Advertisement

Rebecca Levy; Wrote Book on Ethnic Jews

Share
TIMES STAFF WRITER

Rebecca Amato Levy, Sephardic Jewish historian who wrote the important book “I Remember Rhodes” about her ethnicity’s heritage, has died. She was 89.

Levy died Saturday at the Beverly Hills home of her daughter, Mati Franco, according to Rabbi Daniel Bouskila of Temple Tifereth Israel, the group’s largest Los Angeles synagogue.

The rabbi called Levy a “matriarch and unique personality” whose encyclopedic knowledge of the roots of Sephardic Jews caused her to be sought out by Jewish historians, anthropologists, linguists, students and filmmakers for more than five decades.

Advertisement

Levy was the subject of and appeared in the 1995 documentary film “Island of Roses--The Jews of Rhodes in Los Angeles,” made by her grandson, filmmaker Gregori Viens. The documentary, based partially on Levy’s 1986 book, was shown nationally by ABC in 1999.

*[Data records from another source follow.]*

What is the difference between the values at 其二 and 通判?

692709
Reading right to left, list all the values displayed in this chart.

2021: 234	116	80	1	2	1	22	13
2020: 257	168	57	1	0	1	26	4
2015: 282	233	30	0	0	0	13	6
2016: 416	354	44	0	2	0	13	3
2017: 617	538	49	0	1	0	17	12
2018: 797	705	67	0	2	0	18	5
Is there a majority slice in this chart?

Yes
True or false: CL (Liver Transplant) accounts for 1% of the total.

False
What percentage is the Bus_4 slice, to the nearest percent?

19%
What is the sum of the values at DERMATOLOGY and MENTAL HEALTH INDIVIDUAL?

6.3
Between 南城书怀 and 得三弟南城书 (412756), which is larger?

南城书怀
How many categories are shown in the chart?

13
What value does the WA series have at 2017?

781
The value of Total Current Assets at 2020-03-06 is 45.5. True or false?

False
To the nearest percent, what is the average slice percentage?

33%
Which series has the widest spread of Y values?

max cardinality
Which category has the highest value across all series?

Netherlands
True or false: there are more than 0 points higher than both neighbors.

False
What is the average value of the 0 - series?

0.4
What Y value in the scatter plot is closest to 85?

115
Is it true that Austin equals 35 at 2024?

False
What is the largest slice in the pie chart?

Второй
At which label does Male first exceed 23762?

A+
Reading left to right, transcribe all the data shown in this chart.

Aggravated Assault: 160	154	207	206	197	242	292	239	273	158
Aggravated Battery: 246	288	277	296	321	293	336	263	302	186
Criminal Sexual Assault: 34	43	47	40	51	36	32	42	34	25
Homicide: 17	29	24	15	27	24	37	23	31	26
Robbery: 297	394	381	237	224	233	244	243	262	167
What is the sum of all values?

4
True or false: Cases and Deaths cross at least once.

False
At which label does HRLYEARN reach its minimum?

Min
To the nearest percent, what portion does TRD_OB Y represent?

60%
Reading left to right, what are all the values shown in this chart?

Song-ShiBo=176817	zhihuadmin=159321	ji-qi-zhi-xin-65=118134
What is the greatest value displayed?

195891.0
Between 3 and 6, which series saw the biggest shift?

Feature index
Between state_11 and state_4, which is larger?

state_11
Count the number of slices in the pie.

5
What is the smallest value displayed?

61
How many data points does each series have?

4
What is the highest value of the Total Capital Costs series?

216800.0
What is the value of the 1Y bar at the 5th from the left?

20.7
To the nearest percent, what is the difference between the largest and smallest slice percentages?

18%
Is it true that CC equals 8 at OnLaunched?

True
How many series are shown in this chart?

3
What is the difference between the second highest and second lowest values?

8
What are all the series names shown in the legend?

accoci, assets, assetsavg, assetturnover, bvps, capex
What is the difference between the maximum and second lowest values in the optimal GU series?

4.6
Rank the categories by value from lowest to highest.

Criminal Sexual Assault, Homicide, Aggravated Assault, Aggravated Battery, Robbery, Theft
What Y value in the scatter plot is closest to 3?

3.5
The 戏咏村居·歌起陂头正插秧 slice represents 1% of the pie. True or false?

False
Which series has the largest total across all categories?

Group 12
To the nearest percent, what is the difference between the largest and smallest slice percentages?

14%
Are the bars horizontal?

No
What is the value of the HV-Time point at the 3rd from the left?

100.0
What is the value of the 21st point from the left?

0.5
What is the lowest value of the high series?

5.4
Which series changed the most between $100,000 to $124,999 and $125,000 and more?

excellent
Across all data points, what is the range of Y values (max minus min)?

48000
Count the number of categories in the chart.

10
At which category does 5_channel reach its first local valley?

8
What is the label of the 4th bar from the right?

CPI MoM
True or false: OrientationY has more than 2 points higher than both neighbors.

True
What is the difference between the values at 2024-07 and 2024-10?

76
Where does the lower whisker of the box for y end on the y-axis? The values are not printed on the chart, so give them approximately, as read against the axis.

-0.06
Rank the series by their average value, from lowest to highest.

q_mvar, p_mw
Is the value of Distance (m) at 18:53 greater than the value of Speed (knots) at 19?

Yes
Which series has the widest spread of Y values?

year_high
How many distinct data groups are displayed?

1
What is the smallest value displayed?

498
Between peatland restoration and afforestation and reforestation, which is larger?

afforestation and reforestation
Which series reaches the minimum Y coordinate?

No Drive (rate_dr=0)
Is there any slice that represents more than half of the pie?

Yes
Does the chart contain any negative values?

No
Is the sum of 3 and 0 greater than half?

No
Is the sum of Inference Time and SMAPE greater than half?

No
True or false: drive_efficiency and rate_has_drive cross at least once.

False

Sephardic Jews are descended from Jews expelled from the Iberian Peninsula (the word “Sepharad” means Iberian in ancient Hebrew) in 1492 following the Spanish Inquisition. They are known for their spicy and exotic cuisines, lyrical and dissonant music with Arabic elements, liturgical customs emphasizing poetry and song, and a strong ideology in living as “moral and ethical beings.” About 10% of America’s Jews are Sephardic, residing primarily in New York and Los Angeles, which has an estimated Sephardic population of 100,000.

Levy, an entertaining raconteur, also was revered for her culinary and linguistic talents as well as her long memory of the group’s--and her family’s--roots.

Born on the Mediterranean island of Rhodes, now Greek but Italian at the time, Levy fled with her first husband, Moshe Hasson, in 1939 under threats from Italian fascists. Remaining Jews were deported to Nazi concentration camps in Poland, and Rhodes now has no Jewish community.

The young refugee couple moved first to Marseille, France, and then Tangier, Morocco, where daughter Mati was born in 1943 and Hasson died the following year. The young widow brought her child to Los Angeles in 1946.

Here she married Victor Levy, a Sephardic American veteran of World War II. He died in 1974.

Advertisement

Levy wrote her historic memoir, which Bouskila called “the seminal book about the Sephardic Jews of Rhodes,” in Ladino, the Sephardic Jewish language, which is an amalgam of 15th century Spanish with bits of Hebrew, Italian, Turkish and Greek. The multilingual Levy also spoke Greek, Turkish, Italian, Hebrew, French and English.

Levy is survived by her daughter, Mati Franco; two stepchildren, Marlene Henerson and William Levy; two grandsons; and one great-granddaughter.

A funeral service is scheduled at noon today at Home of Peace Memorial Park, 4334 Whittier Blvd., Los Angeles, followed by a traditional ceremony at the Sephardic Temple Tifereth Israel.